» **What you need to do**: Determine which lines of the records include the word "begin", and copy them.

» **Recorded data**:
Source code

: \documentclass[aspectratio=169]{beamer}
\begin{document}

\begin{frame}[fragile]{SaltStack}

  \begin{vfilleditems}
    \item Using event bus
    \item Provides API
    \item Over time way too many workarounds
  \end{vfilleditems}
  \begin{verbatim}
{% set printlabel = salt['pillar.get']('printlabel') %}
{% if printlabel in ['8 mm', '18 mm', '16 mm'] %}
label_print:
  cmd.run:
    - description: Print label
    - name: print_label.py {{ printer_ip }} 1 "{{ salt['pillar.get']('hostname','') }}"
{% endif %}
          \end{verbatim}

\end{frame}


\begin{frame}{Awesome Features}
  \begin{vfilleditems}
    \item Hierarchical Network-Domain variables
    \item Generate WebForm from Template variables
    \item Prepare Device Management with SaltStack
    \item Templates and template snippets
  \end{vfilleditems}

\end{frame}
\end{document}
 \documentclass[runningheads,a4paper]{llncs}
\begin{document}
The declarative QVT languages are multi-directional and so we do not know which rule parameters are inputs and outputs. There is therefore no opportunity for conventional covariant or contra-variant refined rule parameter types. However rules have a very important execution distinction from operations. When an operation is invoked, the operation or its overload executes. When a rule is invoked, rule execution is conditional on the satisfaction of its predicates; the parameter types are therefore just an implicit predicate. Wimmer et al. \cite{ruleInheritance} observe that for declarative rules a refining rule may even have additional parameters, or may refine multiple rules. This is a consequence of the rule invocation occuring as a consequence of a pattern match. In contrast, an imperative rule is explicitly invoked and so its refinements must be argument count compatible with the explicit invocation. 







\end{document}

» **Solution**:
\begin{document}
\begin{frame}[fragile]{SaltStack}
  \begin{vfilleditems}
  \begin{verbatim}
\begin{frame}{Awesome Features}
  \begin{vfilleditems}
\begin{document}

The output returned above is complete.